Yeah, 2009 was not a great year.
By the time my dog died in November, I couldn’t even bring it up to people. [A stroke] was a life-changing event for my sister, and for my mom, she had something like a misdiagnosis and they caught it too late. My mom went through that transition of death and dying extremely bravely. I was able to be there with her a lot and play songs for her.
Sort of the basis of the album is, when your world changes or your expectation for what the next day is going to be changes radically, what do you pull from to gain strength?

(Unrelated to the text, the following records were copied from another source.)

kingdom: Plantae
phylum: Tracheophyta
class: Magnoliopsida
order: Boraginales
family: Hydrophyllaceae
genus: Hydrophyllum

It’s always a revelation to go to the [Cape Cod National Seashore] dune shacks. Over the last four years, my family and I have been out there three separate times for three weeks. It slows you down to the point of reflection. You check your cellphone once a day maybe, because it’s going to run out of juice, because there’s no electricity out there. If it gets dark, you go to sleep pretty much.
You have a really good excuse to be alone with your thoughts and with your art. I wrote three or four songs in the dunes that are on [the album]. I brought an old guitar and just wrote every day with a little hand-held digital recorder. At some point I thought, I need another word besides “sand.”
I’m really happy to have this record out. It’s refreshing to have something new to sing. I’m going to do a fairly reasonable tour. I’m going all the way to Alaska. In February! Apparently you’re extremely popular if you go up there then.
— As told to Joel Brown. (Interview has been edited and condensed.)